Nikita Kruşçev bilgisayarların tarihi komünizme doğru ilerletmeye yardımcı olup olamayacağı konusunda şüpheciydi. Yine de denemeye istekliydi ve Sovyet sosyalizmini ekonomik olarak desteklemek için bir süper bilgisayar istedi. Çoğunlukla yetenekli ve en iyi eğitimli Sovyet mühendisleri bilgisayarı kurdu ve tamamlandıktan hemen sonra makineyi test etmesini talep ettiler. Hala ikna olmayan Kruşçev, hayal edilemeyecek kadar karmaşık bir soru sormaya karar verdi: “Komünizme ne zaman ulaşılacak? Metalik bir ses ‘On yedi kilometre içerisinde’ diyene kadar kutu tıkırdadı ve tıkırdadı. Kruşçev güldü ve sorusunu çok net bir şekilde telaffuz ederek tekrarladı. Makine hiç gecikmeden ‘On yedi kilometre içerisinde’ yanıtını verdi. Yoldaş çok sinirlendi ve pahalı makinenin aptallığından şikayet edebilmek için mühendislerini çağırdı. Teknisyenler şaşırmışlardı çünkü daha önce yaptıkları her test yeterli olmuştu, bu yüzden bilgisayardan nazikçe cevabını açıklamasını istediler. Masanın üzerinde duran makine korkusuzca şöyle dedi: ‘On yedi kilometrelik sonuç, yoldaş Kruşçev’in her beş yıllık planla komünizme bir adım daha yaklaşacağımızı söylediği son konuşmasındaki verilere dayanmaktadır.’

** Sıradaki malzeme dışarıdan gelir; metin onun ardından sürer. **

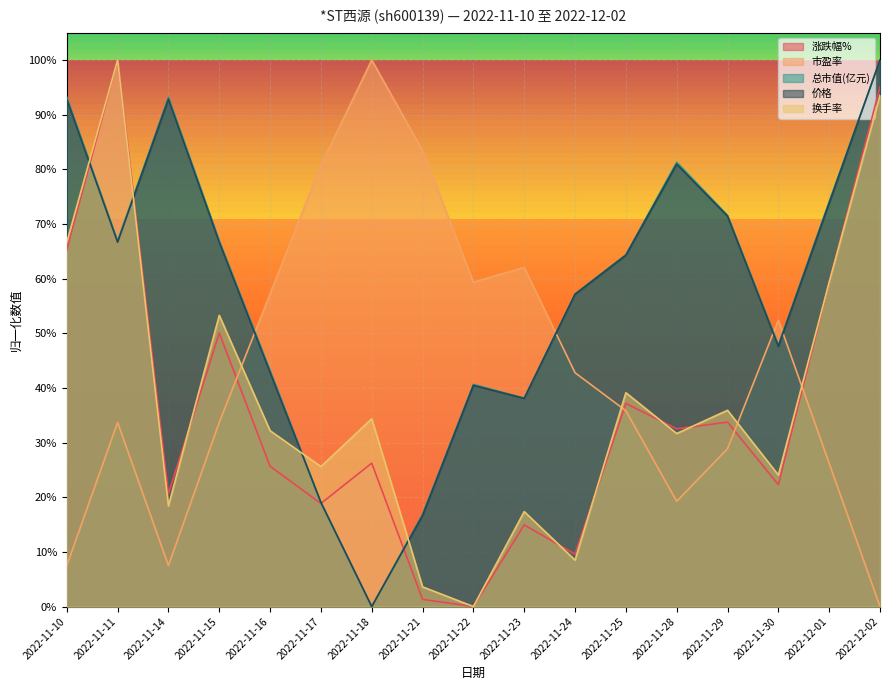

At which label does 市盈率 reach its minimum?

2022-12-02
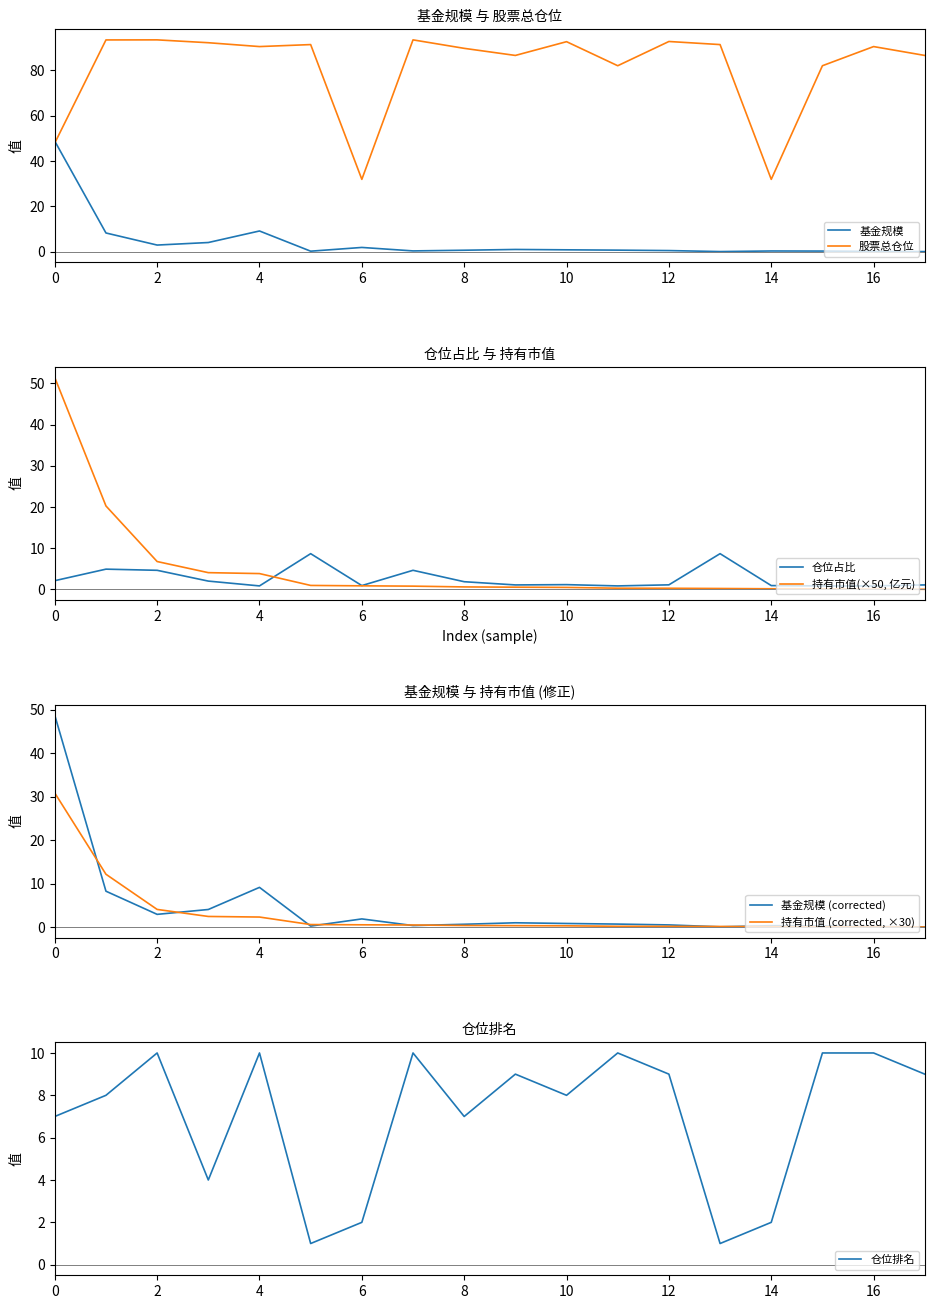

Does the chart display data point markers on the line(s)?

No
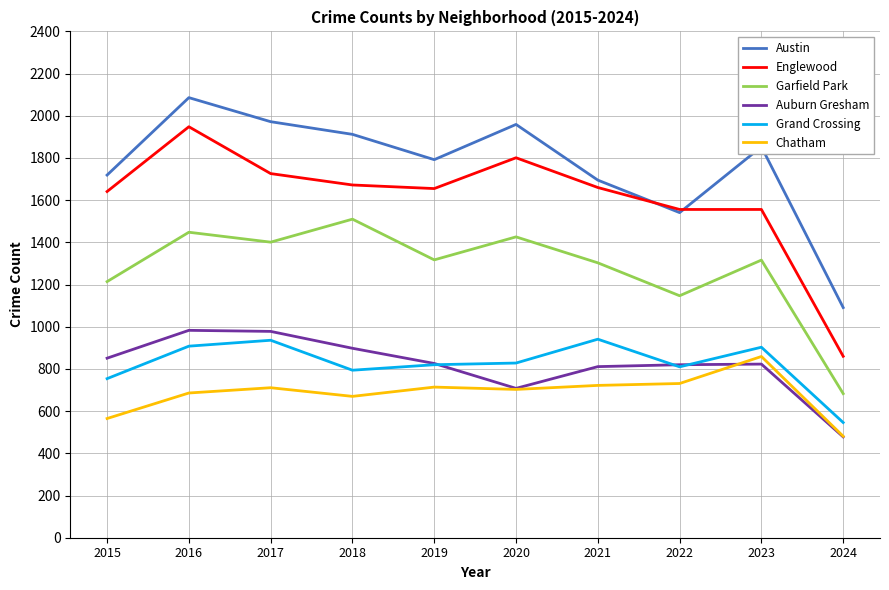

Is it true that Garfield Park equals 344 at 2017?

False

Yaşlı bir kadın yerel yönetime soru sormak için ofise gider ancak ofise gidene kadar soracağı soruyu unutur. “Emeklilik maaşınızla mı iligliydi?” diye sorar görevli. “Hayır, ayda 20 Ruble alıyorum, bu yeterli,” diye cevaplar kadın. “Daireniz ile mi ilgiliydi?” diye sorar görevli. “Hayır, üç kişiyle paylaştığım ortak bir dairenin bir odasında kalıyorum, iyiyim,” der kadın. Aniden soracağı soruyu hatırlar: “Komünizmi kim icat etti? Komünistler mi yoksa biliminsanları mı?” Görevli gurula “Tabii ki komünistler!” der. “Ben de öyle düşünmüştüm,” der yaşlı kadın, “Eğer biliminsanları icat etmiş olsaydı öncelikle köpekler üzerinde denerlerdi.”

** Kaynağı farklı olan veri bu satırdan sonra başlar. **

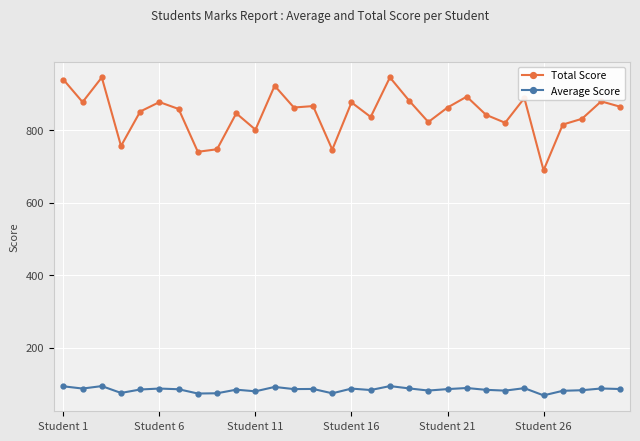

What is the sum of all Total Score values?

25375.0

Bir Amerikalı bir Rus’a Amerika’nın çok özgür olduğunu ve eğer isterse Beyaz Saray’ın önünde durarak “Ronald Reagan’ın canı cehenneme!” diye bağırabileceğini söyler. Rus der ki “Bu hiçbir şey. Ben de Kremlin’in önünde durarak ‘Ronald Reagan’ın canı cehheneme!’ diye bağırabilirim.”
Lenin yönetmek nasıl olur gösterdi, Stalin nasıl yönetmek gerekir gösterdi, Kruşcev bir aptalın ülkeyi yönetebileceğini gösterdi, Brejnev ise herhangi bir aptalın ülkeyi yönetemeyeceğini gösterdi.
SSCB gizlilik konusunda Dünya’da birinci sıradadır. Örneğin, Fransa’da bir şirketin fabrikasındakiler aynı firmanın diğer işletmesinde ne üretilir bilmezler; İngiltere’de bir laboratuardakiler komşu laboratuarda hangi konu üzerine araştırma yapılır bilmez; ABD’de bir masada çalışan kişi, yan masada neler üzerine yorumlar yapılıyor bilemez; SSCB’de ise çalışanın kendisi de ne yaptığını bilmez.